━━ Dataset records ━━

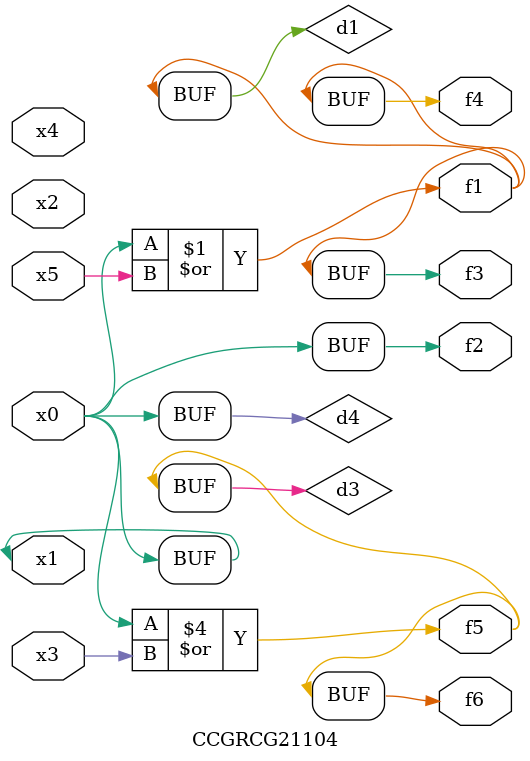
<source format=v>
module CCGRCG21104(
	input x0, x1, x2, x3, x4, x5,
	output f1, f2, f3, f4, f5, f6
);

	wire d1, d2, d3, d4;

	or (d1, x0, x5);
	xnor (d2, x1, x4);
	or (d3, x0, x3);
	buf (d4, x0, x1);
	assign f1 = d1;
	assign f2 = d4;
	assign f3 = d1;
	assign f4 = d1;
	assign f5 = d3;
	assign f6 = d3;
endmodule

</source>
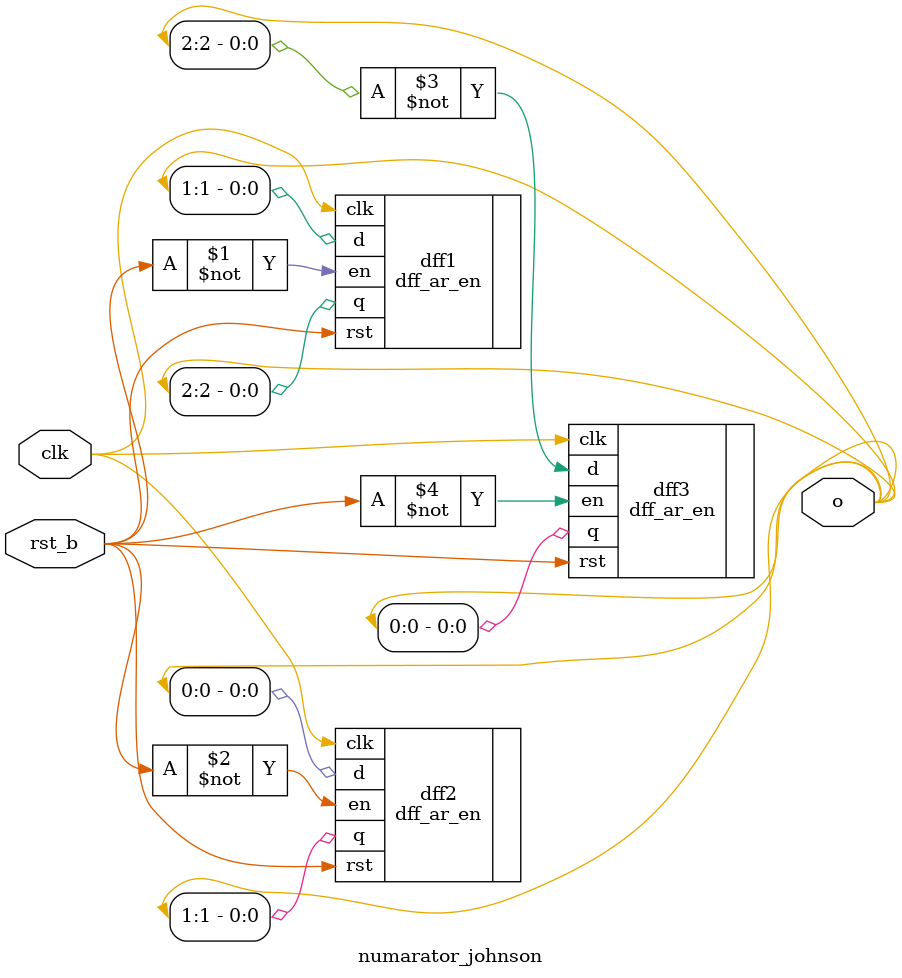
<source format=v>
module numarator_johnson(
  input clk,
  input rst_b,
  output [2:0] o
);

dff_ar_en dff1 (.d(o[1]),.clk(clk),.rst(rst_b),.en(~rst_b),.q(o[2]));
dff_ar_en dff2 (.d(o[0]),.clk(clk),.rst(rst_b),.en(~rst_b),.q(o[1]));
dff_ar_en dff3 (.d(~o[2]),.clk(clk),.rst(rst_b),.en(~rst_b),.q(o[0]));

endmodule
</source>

━━━
━━ Dataset records ━━

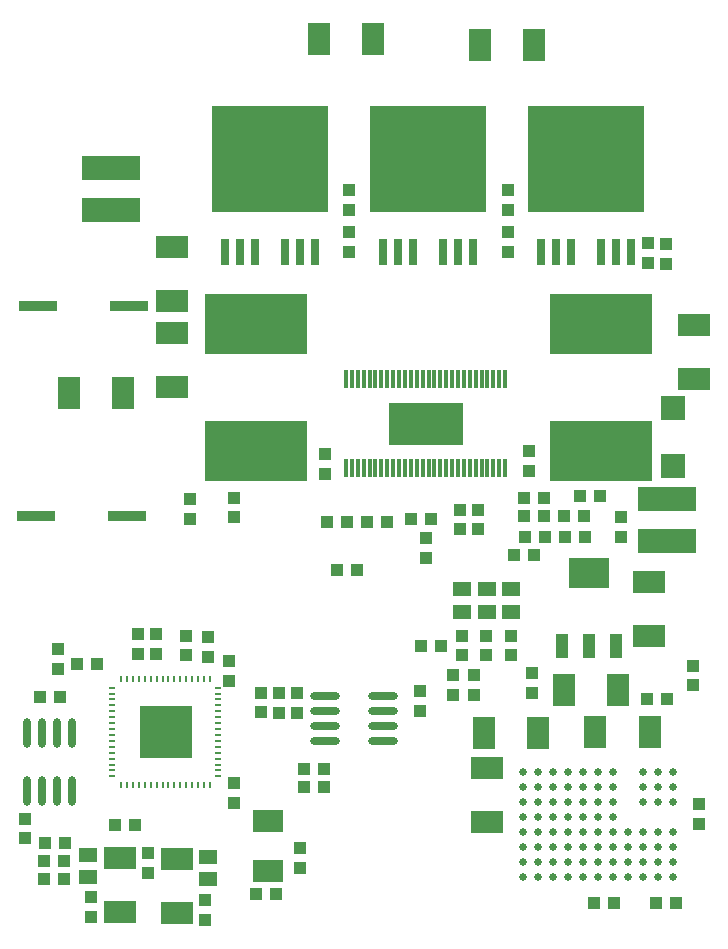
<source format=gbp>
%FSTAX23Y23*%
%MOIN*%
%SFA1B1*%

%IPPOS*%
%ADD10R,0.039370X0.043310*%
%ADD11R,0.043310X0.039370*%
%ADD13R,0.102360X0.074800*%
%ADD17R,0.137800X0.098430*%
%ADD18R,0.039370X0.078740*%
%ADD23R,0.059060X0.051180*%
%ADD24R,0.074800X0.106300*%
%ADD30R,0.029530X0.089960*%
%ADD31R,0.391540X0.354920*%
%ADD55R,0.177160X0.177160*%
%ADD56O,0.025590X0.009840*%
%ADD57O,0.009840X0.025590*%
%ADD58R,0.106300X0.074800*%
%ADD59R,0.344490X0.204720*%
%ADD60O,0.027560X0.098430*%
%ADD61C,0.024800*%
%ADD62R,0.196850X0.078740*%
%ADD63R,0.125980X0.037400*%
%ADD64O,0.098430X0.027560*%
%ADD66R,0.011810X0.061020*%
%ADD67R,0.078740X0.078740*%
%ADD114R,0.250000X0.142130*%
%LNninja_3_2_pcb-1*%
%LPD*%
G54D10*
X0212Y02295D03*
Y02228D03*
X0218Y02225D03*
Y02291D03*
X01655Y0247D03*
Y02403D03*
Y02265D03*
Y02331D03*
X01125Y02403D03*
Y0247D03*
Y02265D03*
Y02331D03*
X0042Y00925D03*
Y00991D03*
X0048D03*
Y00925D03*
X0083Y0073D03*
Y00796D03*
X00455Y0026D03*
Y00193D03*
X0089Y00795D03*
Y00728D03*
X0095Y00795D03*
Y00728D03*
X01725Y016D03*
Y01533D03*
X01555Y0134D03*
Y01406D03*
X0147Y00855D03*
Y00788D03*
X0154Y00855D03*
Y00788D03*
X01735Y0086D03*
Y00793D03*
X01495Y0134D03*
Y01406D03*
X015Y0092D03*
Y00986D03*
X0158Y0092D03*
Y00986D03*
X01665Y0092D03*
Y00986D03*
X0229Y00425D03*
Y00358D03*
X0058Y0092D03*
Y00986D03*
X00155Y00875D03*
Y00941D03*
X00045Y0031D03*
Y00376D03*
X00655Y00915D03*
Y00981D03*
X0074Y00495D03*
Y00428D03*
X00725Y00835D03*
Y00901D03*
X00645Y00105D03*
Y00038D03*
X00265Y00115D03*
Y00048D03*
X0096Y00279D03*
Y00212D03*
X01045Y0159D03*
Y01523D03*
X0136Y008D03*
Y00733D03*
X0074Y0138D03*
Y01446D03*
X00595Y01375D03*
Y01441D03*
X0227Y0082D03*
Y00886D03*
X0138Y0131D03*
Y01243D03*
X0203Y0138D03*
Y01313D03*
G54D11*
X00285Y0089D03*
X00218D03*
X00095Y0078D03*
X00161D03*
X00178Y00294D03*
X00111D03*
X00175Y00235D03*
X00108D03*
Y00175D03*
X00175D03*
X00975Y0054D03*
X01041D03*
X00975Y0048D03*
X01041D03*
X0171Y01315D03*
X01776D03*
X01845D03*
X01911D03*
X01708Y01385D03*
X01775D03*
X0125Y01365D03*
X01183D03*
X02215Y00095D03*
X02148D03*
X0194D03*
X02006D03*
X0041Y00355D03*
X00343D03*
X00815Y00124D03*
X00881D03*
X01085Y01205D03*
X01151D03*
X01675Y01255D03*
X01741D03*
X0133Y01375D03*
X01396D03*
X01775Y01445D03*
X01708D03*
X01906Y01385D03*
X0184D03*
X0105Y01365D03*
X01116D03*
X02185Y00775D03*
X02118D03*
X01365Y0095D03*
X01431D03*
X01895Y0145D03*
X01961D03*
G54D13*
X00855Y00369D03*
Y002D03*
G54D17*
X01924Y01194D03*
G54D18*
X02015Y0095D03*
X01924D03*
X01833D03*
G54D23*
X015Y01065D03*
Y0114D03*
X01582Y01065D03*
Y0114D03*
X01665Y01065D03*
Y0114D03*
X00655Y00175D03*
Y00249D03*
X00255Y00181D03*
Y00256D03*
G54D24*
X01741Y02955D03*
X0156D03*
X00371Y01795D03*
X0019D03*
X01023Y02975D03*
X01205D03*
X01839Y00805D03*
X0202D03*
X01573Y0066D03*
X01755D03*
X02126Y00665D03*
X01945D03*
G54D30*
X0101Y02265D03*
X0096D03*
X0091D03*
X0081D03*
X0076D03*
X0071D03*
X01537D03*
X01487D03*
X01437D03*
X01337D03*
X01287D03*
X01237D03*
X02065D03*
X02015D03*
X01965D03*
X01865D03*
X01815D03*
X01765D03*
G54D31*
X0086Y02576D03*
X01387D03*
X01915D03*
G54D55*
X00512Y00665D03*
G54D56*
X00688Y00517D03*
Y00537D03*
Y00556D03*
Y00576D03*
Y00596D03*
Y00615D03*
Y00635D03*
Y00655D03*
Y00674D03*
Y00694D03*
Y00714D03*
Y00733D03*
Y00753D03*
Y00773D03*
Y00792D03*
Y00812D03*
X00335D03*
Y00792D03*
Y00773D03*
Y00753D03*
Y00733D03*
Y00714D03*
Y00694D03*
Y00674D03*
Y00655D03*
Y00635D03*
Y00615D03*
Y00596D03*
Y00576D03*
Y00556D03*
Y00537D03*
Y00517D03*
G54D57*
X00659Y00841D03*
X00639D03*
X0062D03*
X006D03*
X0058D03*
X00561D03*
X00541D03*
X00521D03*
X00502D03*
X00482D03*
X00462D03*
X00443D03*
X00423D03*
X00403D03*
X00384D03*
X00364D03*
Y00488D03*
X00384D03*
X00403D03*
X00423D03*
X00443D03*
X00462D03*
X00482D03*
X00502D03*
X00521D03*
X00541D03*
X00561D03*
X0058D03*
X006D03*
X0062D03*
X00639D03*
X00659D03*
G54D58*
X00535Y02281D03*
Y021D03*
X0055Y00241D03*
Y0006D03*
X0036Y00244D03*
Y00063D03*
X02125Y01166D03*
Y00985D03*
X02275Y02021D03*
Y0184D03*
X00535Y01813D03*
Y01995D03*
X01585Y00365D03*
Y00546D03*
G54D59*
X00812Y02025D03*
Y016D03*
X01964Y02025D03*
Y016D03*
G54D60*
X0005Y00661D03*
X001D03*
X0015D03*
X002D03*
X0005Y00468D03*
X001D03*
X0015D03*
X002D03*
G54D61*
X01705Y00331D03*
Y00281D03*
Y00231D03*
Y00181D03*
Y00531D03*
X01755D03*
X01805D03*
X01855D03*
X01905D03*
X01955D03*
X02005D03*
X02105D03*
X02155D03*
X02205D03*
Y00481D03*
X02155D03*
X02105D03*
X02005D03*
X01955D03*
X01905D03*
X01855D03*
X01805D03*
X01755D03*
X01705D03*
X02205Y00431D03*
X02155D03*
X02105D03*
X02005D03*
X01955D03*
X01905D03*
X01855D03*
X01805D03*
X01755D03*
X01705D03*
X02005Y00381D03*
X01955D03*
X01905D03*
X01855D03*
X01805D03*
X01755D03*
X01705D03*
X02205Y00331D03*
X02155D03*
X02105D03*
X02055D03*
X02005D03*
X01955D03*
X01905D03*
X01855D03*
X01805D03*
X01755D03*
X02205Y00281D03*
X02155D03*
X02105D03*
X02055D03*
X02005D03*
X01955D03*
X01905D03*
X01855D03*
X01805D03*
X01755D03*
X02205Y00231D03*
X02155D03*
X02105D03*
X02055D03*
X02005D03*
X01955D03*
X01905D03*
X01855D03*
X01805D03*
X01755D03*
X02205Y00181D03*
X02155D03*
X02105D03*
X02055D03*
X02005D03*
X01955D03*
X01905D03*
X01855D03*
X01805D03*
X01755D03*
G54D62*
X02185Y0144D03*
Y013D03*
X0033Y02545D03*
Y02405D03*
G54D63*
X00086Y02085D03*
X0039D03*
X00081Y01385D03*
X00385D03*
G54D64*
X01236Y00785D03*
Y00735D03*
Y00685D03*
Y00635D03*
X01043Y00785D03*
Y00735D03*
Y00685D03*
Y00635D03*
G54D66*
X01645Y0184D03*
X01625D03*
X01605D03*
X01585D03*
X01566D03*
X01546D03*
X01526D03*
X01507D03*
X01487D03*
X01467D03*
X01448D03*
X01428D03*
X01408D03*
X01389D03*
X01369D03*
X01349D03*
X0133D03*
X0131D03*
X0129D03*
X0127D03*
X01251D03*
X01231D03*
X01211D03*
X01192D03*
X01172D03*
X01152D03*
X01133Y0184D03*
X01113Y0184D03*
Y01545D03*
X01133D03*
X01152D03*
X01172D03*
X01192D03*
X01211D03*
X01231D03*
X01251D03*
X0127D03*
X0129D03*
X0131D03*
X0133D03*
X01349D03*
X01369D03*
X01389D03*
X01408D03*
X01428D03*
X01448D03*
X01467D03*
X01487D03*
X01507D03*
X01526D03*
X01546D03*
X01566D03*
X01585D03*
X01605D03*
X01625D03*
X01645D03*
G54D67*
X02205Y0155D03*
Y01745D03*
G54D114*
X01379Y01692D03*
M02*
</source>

━━━

* **What you need to do**
What must be returned is a bare number, the count of lines in the entries holding the string "input".

* **Output**
3